(Extracted records)
┌────────

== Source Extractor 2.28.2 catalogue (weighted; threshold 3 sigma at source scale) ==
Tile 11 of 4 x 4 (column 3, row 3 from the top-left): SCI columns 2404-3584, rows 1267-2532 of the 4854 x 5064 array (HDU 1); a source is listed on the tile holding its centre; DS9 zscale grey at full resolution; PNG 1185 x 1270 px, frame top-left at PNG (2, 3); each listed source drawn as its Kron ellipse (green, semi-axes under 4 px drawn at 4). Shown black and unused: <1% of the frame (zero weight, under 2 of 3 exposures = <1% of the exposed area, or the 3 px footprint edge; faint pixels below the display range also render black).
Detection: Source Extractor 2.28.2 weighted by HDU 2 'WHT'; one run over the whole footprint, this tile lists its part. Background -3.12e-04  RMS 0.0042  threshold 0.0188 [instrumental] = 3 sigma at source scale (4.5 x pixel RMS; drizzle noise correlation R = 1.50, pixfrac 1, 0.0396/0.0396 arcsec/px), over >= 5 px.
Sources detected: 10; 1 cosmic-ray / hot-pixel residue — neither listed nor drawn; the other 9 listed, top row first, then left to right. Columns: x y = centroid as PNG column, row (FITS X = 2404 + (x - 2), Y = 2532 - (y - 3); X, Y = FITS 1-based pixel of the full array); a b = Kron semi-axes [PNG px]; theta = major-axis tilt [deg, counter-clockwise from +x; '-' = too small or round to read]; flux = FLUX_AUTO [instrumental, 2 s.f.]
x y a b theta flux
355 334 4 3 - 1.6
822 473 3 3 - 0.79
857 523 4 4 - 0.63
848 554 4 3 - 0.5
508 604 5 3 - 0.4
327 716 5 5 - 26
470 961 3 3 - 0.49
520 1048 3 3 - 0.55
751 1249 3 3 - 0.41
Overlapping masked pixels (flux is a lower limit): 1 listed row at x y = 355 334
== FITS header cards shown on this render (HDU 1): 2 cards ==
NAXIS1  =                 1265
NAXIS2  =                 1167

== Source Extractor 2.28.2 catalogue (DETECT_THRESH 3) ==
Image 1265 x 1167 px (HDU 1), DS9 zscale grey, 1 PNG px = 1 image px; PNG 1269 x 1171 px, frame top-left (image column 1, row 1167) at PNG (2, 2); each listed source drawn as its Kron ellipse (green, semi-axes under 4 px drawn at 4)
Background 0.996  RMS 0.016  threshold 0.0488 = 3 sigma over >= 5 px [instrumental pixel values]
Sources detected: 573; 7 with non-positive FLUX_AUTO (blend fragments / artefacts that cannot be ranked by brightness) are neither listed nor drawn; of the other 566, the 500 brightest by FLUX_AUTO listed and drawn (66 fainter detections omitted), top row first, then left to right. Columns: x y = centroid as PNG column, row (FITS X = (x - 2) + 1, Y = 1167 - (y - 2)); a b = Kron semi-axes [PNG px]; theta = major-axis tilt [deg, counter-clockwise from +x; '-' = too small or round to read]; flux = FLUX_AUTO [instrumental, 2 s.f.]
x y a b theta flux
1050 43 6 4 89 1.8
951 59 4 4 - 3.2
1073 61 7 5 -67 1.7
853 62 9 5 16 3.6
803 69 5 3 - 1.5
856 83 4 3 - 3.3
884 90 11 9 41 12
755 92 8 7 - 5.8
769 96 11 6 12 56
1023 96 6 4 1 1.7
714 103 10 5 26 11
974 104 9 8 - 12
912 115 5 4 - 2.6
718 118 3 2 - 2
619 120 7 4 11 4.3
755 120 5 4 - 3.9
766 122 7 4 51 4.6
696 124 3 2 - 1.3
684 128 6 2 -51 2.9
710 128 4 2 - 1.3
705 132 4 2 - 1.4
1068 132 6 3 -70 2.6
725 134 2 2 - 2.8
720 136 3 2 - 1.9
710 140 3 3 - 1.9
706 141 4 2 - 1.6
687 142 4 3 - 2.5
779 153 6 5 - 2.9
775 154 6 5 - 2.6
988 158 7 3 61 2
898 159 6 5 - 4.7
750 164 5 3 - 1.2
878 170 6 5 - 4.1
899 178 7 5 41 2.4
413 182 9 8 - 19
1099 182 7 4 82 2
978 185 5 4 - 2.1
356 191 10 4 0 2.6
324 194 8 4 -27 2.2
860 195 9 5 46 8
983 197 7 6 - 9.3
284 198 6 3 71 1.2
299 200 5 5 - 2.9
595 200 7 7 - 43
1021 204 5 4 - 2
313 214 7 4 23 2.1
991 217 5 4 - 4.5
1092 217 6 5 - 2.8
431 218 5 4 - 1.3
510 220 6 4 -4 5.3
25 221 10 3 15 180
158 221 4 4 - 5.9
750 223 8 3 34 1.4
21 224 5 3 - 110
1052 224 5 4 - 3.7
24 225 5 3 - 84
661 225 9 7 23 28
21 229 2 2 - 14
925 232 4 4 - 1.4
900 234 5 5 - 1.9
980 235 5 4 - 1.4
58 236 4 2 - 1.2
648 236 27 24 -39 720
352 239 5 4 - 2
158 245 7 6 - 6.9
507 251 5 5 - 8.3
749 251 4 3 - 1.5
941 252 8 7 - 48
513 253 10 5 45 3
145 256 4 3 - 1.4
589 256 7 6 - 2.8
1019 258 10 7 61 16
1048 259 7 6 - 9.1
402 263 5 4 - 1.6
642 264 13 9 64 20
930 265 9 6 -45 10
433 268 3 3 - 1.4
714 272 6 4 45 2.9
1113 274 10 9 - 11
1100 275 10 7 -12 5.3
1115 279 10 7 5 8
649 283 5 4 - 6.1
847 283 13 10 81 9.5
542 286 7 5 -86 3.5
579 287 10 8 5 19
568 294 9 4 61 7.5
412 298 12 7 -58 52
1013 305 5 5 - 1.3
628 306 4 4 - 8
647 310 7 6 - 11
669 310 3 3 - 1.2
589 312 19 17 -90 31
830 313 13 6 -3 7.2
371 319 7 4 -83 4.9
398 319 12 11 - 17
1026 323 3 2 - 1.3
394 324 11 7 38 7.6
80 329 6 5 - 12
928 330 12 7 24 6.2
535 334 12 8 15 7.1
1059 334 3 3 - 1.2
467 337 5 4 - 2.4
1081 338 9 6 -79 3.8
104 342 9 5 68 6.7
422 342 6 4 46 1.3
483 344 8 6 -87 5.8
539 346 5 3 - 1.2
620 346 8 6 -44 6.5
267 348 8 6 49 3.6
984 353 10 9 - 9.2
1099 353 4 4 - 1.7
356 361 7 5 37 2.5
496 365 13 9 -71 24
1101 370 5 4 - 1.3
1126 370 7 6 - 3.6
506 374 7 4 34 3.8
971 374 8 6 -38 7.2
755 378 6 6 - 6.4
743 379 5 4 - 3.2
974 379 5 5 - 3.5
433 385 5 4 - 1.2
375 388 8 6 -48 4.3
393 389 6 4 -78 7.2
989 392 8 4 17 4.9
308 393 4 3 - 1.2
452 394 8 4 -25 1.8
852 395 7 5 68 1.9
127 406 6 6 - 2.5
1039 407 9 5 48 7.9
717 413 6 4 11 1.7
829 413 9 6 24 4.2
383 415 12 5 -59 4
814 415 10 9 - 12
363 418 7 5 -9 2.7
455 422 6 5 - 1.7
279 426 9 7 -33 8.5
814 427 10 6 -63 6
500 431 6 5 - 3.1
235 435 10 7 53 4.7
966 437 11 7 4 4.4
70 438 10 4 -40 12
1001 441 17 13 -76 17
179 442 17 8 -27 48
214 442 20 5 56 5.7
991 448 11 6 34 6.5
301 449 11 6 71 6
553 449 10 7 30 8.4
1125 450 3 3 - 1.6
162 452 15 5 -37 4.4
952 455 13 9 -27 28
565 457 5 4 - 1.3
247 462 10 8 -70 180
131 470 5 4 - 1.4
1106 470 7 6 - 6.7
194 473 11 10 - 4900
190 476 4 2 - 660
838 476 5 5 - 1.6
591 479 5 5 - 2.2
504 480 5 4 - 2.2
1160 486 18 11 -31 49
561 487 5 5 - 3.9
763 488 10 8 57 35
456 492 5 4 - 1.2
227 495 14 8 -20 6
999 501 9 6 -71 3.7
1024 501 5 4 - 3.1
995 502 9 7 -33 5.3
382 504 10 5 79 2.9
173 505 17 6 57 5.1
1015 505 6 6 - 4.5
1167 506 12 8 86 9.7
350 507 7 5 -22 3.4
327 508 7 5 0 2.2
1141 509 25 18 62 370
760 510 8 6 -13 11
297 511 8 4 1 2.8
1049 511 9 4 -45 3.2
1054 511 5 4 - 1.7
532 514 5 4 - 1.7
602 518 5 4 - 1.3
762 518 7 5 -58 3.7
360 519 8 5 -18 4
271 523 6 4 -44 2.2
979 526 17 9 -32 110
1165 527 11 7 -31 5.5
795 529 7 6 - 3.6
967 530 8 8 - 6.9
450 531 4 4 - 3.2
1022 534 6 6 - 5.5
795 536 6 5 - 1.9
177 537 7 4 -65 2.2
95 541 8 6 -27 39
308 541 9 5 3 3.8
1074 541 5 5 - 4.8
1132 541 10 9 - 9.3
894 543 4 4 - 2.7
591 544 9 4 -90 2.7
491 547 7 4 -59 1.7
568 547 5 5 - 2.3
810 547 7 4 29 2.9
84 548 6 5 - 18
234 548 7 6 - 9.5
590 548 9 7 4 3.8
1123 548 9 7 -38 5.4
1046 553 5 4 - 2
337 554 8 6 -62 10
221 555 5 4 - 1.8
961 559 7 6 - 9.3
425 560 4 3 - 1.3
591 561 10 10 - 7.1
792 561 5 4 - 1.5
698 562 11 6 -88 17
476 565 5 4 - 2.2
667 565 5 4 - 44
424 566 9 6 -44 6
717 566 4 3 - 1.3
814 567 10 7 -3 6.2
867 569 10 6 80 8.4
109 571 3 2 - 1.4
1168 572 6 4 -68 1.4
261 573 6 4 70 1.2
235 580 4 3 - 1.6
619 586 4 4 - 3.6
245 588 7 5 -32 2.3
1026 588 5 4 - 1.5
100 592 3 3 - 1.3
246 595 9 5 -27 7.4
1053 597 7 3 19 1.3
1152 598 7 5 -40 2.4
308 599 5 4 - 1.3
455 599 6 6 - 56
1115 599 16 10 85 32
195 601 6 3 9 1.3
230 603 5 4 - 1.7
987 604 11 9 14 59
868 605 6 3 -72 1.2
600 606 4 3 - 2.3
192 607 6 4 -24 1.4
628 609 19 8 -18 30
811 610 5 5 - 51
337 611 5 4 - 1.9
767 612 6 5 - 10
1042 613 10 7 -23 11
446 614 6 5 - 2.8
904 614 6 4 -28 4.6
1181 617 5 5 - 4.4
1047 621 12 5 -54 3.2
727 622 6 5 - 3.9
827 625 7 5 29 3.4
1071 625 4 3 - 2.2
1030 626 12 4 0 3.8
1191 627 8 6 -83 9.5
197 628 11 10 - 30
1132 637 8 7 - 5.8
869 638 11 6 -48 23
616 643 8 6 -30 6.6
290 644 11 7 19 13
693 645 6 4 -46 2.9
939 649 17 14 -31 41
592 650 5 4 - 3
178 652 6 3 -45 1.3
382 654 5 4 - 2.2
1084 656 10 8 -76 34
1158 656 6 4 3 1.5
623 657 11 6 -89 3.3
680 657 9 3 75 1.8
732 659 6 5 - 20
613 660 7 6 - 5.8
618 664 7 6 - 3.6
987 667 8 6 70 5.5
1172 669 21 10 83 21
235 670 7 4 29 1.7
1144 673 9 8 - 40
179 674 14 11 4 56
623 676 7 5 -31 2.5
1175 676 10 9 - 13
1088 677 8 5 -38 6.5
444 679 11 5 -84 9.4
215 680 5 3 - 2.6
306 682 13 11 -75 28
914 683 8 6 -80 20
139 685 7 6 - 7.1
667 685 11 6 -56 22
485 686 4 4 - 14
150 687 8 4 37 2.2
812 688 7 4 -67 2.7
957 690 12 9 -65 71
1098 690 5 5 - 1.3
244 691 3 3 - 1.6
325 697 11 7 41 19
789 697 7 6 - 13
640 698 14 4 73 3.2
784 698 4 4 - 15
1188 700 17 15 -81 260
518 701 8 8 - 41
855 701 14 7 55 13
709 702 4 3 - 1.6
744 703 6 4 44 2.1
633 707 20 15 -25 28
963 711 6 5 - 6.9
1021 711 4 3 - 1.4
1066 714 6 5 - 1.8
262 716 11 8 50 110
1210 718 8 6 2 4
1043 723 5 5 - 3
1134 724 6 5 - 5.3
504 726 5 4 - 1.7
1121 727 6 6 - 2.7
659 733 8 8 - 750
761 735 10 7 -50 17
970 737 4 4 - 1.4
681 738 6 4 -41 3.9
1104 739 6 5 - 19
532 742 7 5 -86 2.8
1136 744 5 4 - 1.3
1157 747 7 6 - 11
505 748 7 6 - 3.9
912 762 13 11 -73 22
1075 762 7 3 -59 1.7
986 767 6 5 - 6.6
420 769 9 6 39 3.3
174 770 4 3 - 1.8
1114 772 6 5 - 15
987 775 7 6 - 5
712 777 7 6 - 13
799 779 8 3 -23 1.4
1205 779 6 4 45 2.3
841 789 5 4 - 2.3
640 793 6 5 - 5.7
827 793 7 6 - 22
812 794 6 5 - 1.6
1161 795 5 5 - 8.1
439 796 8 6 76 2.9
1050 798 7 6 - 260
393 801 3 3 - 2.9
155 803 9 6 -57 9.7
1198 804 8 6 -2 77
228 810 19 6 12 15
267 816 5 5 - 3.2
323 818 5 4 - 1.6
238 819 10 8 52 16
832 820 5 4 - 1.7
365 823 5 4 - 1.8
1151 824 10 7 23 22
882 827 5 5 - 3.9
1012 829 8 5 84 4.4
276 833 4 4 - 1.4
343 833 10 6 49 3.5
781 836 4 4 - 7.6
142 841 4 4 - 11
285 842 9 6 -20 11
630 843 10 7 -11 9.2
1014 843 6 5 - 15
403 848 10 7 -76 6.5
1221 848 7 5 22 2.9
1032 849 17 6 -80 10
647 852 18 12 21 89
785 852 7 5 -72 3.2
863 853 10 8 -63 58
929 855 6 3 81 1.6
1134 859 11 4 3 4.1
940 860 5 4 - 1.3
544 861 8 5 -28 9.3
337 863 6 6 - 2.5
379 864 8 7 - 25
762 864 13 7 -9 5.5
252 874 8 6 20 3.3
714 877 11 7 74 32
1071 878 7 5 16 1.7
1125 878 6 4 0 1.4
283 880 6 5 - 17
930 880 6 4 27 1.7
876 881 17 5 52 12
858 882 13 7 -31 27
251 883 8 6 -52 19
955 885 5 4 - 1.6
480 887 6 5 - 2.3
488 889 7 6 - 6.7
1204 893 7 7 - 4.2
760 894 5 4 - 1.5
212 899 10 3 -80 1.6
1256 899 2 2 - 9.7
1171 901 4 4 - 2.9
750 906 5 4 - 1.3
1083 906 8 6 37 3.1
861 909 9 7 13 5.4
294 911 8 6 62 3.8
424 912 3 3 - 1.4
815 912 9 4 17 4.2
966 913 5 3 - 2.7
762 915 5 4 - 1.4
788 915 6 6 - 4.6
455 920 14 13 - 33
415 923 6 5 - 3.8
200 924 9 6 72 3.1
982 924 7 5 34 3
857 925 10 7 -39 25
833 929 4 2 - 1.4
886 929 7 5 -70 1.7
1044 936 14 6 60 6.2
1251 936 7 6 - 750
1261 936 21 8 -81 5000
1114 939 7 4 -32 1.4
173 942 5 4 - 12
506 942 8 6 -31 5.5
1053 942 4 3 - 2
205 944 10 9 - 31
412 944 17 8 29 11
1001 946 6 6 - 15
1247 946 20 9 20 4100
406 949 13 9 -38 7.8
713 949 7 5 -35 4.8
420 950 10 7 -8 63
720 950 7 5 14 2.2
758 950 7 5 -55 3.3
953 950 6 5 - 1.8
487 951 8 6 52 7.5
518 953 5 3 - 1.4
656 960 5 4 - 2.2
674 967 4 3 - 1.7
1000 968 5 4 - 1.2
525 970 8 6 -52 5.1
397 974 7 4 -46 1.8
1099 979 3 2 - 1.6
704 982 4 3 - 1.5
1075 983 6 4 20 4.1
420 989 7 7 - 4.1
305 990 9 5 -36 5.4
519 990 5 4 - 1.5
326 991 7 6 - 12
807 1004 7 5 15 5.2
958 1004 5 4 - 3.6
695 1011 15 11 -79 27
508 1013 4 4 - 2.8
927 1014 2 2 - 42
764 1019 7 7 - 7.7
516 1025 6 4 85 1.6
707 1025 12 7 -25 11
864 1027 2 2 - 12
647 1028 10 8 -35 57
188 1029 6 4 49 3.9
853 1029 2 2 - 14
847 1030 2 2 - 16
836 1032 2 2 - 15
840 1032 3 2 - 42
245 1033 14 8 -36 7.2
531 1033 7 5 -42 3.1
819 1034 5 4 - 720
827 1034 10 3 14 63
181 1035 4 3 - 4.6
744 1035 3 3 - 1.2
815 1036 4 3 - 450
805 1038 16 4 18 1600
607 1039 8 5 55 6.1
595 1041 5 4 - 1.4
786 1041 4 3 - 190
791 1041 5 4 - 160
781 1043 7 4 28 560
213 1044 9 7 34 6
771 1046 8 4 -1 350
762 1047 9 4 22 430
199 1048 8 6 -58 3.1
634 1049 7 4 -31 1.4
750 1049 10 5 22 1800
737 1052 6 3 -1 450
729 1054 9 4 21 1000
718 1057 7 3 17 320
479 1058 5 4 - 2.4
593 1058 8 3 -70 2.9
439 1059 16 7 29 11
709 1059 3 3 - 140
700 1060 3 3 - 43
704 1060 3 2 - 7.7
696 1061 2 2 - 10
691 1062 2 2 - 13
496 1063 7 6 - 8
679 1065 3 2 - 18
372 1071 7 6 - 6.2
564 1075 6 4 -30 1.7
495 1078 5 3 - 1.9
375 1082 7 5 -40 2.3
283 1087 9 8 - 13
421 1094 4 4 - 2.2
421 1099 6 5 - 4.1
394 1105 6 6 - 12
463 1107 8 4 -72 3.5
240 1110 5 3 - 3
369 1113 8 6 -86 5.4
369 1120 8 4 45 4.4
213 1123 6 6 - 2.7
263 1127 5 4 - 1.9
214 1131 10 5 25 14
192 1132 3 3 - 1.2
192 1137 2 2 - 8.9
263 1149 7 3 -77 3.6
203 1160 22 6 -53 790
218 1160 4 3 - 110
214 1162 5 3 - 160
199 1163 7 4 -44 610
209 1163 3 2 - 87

└────────

[Goal] From the items above, pull out each line that includes the string "sigma" and copy it unchanged.

[Final answer]
== Source Extractor 2.28.2 catalogue (weighted; threshold 3 sigma at source scale) ==
Detection: Source Extractor 2.28.2 weighted by HDU 2 'WHT'; one run over the whole footprint, this tile lists its part. Background -3.12e-04  RMS 0.0042  threshold 0.0188 [instrumental] = 3 sigma at source scale (4.5 x pixel RMS; drizzle noise correlation R = 1.50, pixfrac 1, 0.0396/0.0396 arcsec/px), over >= 5 px.
Background 0.996  RMS 0.016  threshold 0.0488 = 3 sigma over >= 5 px [instrumental pixel values]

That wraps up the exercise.